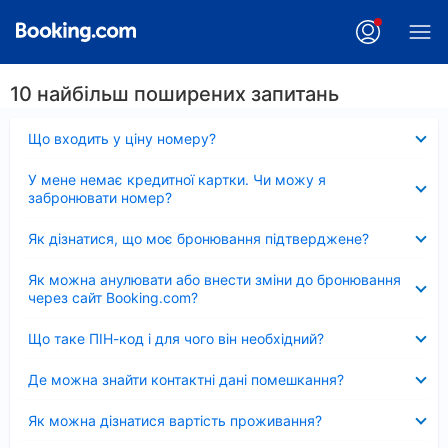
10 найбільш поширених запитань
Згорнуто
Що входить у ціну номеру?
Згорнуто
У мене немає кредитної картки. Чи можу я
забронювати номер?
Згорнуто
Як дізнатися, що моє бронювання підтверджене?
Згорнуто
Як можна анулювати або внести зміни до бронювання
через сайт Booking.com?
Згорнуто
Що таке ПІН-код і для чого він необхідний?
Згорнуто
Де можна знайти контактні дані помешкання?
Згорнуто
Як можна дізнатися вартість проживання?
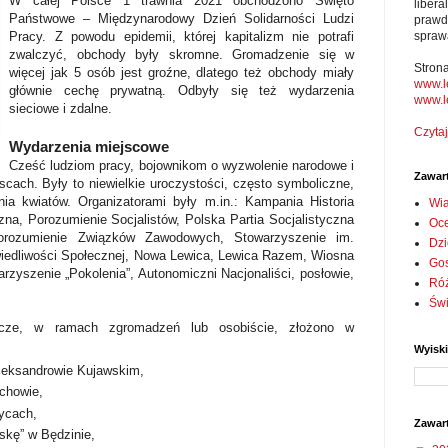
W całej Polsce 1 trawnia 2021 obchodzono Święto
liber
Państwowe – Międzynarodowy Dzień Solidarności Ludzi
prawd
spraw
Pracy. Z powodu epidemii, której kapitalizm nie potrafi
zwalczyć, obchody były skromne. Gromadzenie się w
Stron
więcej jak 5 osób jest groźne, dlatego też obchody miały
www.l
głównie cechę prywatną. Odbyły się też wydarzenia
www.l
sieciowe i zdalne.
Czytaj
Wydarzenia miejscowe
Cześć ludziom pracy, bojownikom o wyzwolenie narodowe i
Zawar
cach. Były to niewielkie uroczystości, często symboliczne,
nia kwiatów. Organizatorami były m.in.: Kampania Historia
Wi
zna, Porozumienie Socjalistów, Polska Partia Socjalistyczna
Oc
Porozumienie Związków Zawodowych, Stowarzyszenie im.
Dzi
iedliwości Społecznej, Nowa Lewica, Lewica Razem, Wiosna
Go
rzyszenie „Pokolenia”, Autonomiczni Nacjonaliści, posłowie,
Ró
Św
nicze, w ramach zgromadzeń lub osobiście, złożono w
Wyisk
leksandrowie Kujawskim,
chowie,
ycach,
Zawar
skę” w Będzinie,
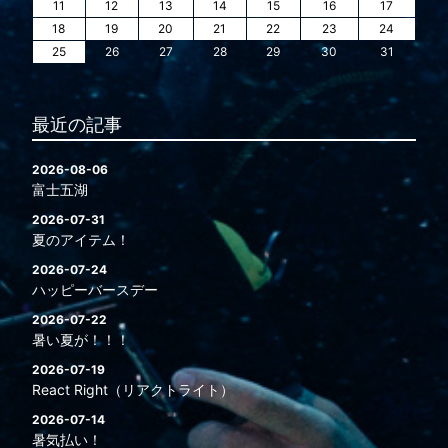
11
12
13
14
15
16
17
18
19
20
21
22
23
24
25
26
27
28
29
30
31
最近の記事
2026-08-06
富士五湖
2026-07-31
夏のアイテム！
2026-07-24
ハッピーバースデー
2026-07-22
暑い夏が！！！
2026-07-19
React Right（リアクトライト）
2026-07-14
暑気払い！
* * *
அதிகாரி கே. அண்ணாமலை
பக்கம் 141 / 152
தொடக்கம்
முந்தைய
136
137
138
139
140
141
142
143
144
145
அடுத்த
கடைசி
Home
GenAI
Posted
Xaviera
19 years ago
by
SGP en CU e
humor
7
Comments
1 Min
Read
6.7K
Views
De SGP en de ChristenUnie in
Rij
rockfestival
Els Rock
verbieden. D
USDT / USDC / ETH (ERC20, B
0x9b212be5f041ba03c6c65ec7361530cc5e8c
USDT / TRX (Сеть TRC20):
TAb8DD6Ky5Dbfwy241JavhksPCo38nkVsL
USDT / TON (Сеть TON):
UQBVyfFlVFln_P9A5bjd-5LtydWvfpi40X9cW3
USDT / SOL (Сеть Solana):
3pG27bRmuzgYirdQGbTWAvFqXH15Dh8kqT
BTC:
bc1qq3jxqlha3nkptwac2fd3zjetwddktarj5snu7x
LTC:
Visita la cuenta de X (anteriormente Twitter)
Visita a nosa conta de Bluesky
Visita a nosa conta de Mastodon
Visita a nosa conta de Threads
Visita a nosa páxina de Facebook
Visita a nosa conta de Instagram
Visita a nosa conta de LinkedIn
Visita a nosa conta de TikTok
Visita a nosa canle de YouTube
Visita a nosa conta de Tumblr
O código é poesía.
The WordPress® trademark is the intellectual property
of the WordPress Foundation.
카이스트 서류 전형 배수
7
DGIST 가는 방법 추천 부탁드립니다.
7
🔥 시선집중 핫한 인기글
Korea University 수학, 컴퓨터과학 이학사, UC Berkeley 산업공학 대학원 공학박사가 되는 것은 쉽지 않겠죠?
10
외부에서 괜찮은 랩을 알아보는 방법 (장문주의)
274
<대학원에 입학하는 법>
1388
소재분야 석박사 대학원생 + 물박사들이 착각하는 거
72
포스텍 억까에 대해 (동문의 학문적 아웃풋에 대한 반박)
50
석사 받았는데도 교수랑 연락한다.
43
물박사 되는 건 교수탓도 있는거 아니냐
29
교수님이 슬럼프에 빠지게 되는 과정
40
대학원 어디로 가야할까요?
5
---
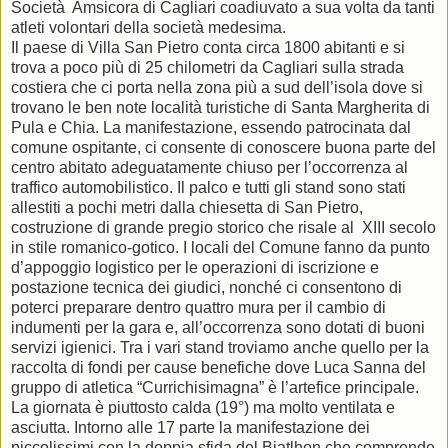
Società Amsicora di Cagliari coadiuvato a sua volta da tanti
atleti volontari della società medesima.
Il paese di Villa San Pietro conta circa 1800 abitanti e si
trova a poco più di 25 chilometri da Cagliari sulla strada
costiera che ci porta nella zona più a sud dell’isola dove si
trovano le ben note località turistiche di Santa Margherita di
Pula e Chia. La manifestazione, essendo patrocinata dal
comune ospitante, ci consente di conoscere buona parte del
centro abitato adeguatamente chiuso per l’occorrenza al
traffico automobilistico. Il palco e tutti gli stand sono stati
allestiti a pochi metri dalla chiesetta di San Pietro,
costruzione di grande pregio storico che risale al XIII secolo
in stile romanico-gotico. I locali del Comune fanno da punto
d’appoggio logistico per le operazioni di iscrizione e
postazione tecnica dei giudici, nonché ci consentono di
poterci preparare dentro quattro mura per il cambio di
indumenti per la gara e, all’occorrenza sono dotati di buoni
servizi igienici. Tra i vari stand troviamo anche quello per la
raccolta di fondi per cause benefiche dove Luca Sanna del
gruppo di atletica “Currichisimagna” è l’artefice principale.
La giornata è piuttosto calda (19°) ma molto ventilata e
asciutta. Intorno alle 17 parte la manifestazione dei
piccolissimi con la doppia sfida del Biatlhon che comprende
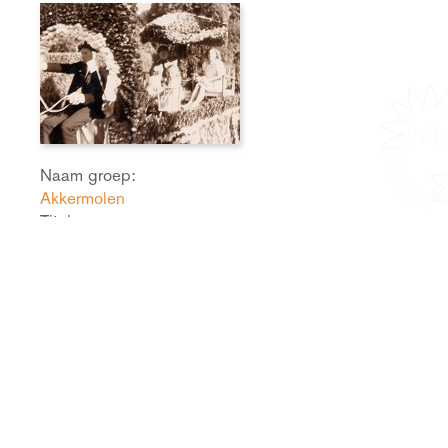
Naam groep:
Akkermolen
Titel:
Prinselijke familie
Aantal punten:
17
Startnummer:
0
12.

▶ TRY IT: Rewrite the lines starting at "10 найбільш поширених запитань" and ending at "Як можна дізнатися вартість проживання?", swapping "помешкання" for "готелю" and leaving everything else unchanged. Give back only those lines.

▶ RESULT:
10 найбільш поширених запитань
Згорнуто
Що входить у ціну номеру?
Згорнуто
У мене немає кредитної картки. Чи можу я
забронювати номер?
Згорнуто
Як дізнатися, що моє бронювання підтверджене?
Згорнуто
Як можна анулювати або внести зміни до бронювання
через сайт Booking.com?
Згорнуто
Що таке ПІН-код і для чого він необхідний?
Згорнуто
Де можна знайти контактні дані готелю?
Згорнуто
Як можна дізнатися вартість проживання?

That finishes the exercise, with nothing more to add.